▶ **WORK TO BE COMPLETED**: Your copy of the data should match it exactly, leaving out only the pictures.

▶ **RECORDS TO USE**:
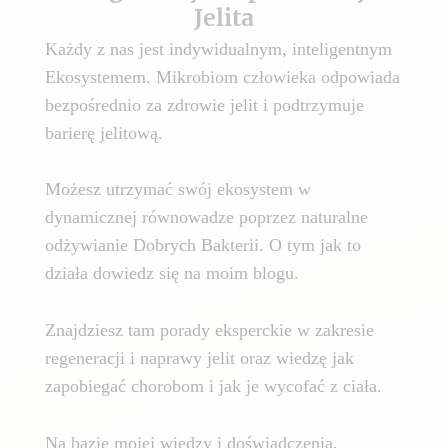
Jelita
Każdy z nas jest indywidualnym, inteligentnym
Ekosystemem. Mikrobiom człowieka odpowiada
bezpośrednio za zdrowie jelit i podtrzymuje
barierę jelitową.
Możesz utrzymać swój ekosystem w
dynamicznej równowadze poprzez naturalne
odżywianie Dobrych Bakterii. O tym jak to
działa dowiedz się na moim blogu.
Znajdziesz tam porady eksperckie w zakresie
regeneracji i naprawy jelit oraz wiedzę jak
zapobiegać chorobom i jak je wycofać z ciała.
Na bazie mojej wiedzy i doświadczenia,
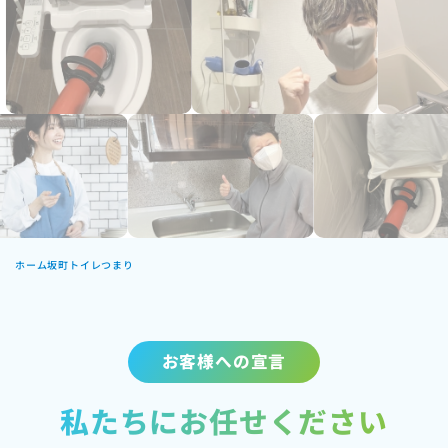
ホーム
坂町トイレつまり
お客様への宣言
私たちにお任せください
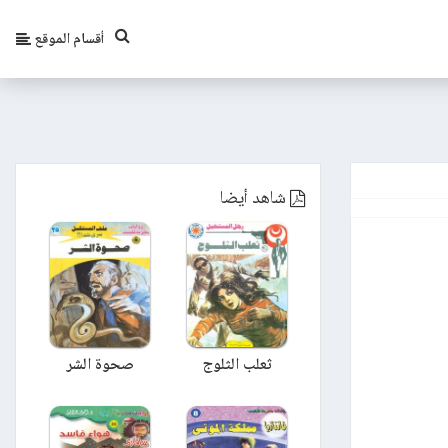
أقسام الموقع
شاهد أيضا
ثعلب الثلوج
صحوة الشر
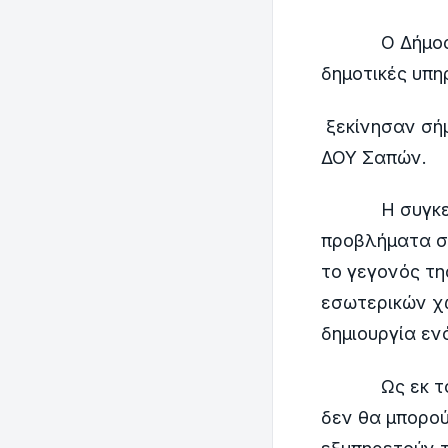
Ο Δήμος Μαρ
δημοτικές υπη
ξεκίνησαν σήμ
ΔΟΥ Σαπών.
Η συγκεκριμέ
προβλήματα σ
το γεγονός τη
εσωτερικών χώ
δημιουργία εν
Ως εκ τούτου
δεν θα μπορού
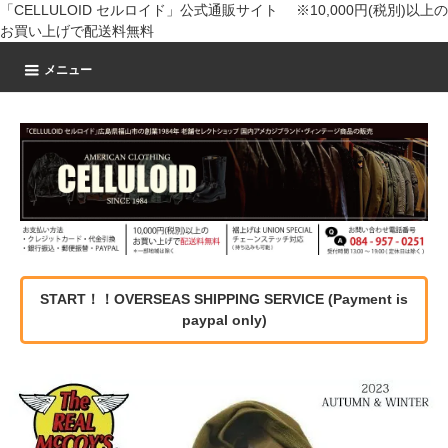
「CELLULOID セルロイド」公式通販サイト ※10,000円(税別)以上の
お買い上げで配送料無料
メニュー
START！！OVERSEAS SHIPPING SERVICE (Payment is
paypal only)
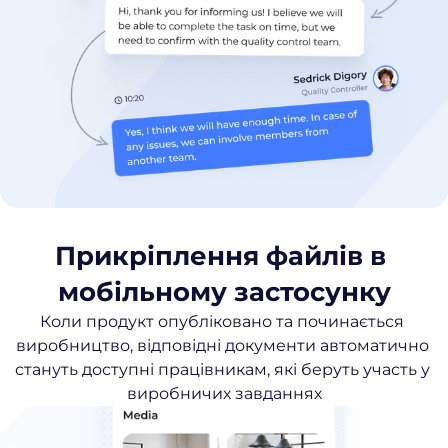
Прикріплення файлів в 
мобільному застосунку
Коли продукт опубліковано та починається 
виробництво, відповідні документи автоматично 
стануть доступні працівникам, які беруть участь у 
виробничих завданнях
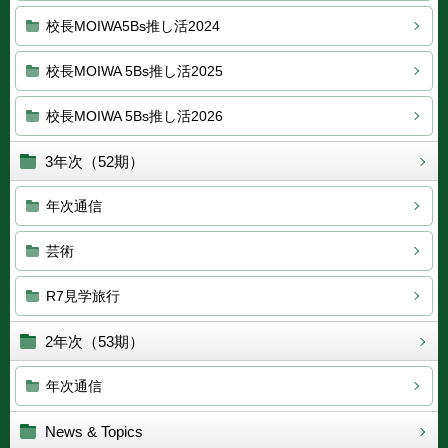
校長MOIWA5Bs推し活2024
校長MOIWA 5Bs推し活2025
校長MOIWA 5Bs推し活2026
3年次（52期）
年次通信
芸術
R7見学旅行
2年次（53期）
年次通信
News & Topics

▶ **ANSWER BELOW**:
Jelita
Każdy z nas jest indywidualnym, inteligentnym
Ekosystemem. Mikrobiom człowieka odpowiada
bezpośrednio za zdrowie jelit i podtrzymuje
barierę jelitową.
Możesz utrzymać swój ekosystem w
dynamicznej równowadze poprzez naturalne
odżywianie Dobrych Bakterii. O tym jak to
działa dowiedz się na moim blogu.
Znajdziesz tam porady eksperckie w zakresie
regeneracji i naprawy jelit oraz wiedzę jak
zapobiegać chorobom i jak je wycofać z ciała.
Na bazie mojej wiedzy i doświadczenia,
ホーム
坂町トイレつまり
お客様への宣言
私たちにお任せください
أقسام الموقع
شاهد أيضا
ثعلب الثلوج
صحوة الشر
Ο Δήμος Μαρ
δημοτικές υπη
ξεκίνησαν σήμ
ΔΟΥ Σαπών.
Η συγκεκριμέ
προβλήματα σ
το γεγονός τη
εσωτερικών χώ
δημιουργία εν
Ως εκ τούτου
δεν θα μπορού
「CELLULOID セルロイド」公式通販サイト ※10,000円(税別)以上の
お買い上げで配送料無料
メニュー
START！！OVERSEAS SHIPPING SERVICE (Payment is
paypal only)
Прикріплення файлів в 
мобільному застосунку
Коли продукт опубліковано та починається 
виробництво, відповідні документи автоматично 
стануть доступні працівникам, які беруть участь у 
виробничих завданнях
校長MOIWA5Bs推し活2024
校長MOIWA 5Bs推し活2025
校長MOIWA 5Bs推し活2026
3年次（52期）
年次通信
芸術
R7見学旅行
2年次（53期）
年次通信
News & Topics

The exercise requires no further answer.